__Assignment__. Rewrite the lines below, substituting "Asking price" for "Listing price" and leaving everything else as it is. Leave the pictures out of your answer.

__Dataset extract__.
---+---

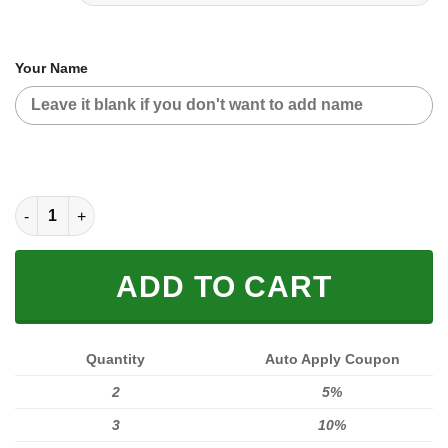
Your Name
MOTOCROSS PERSONALIZED FX RACING V1 | COLOR ORANGE-
ADD TO CART
Quantity
Auto Apply Coupon
2
5%
3
10%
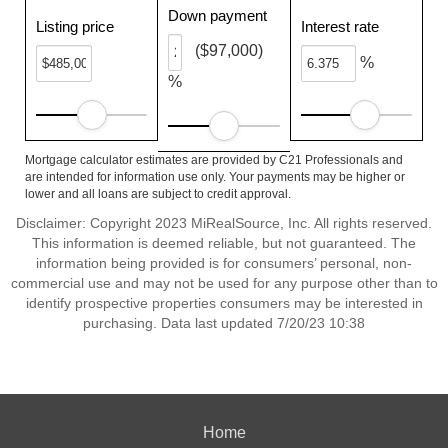
Down payment
Listing price
Interest rate
($97,000)
%
%
Mortgage calculator estimates are provided by C21 Professionals and
are intended for information use only. Your payments may be higher or
lower and all loans are subject to credit approval.
Disclaimer: Copyright 2023 MiRealSource, Inc. All rights reserved.
This information is deemed reliable, but not guaranteed. The
information being provided is for consumers’ personal, non-
commercial use and may not be used for any purpose other than to
identify prospective properties consumers may be interested in
purchasing. Data last updated 7/20/23 10:38
Home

---+---

__Answer__.
Your Name
MOTOCROSS PERSONALIZED FX RACING V1 | COLOR ORANGE-
ADD TO CART
Quantity
Auto Apply Coupon
2
5%
3
10%
Down payment
Asking price
Interest rate
($97,000)
%
%
Mortgage calculator estimates are provided by C21 Professionals and
are intended for information use only. Your payments may be higher or
lower and all loans are subject to credit approval.
Disclaimer: Copyright 2023 MiRealSource, Inc. All rights reserved.
This information is deemed reliable, but not guaranteed. The
information being provided is for consumers’ personal, non-
commercial use and may not be used for any purpose other than to
identify prospective properties consumers may be interested in
purchasing. Data last updated 7/20/23 10:38
Home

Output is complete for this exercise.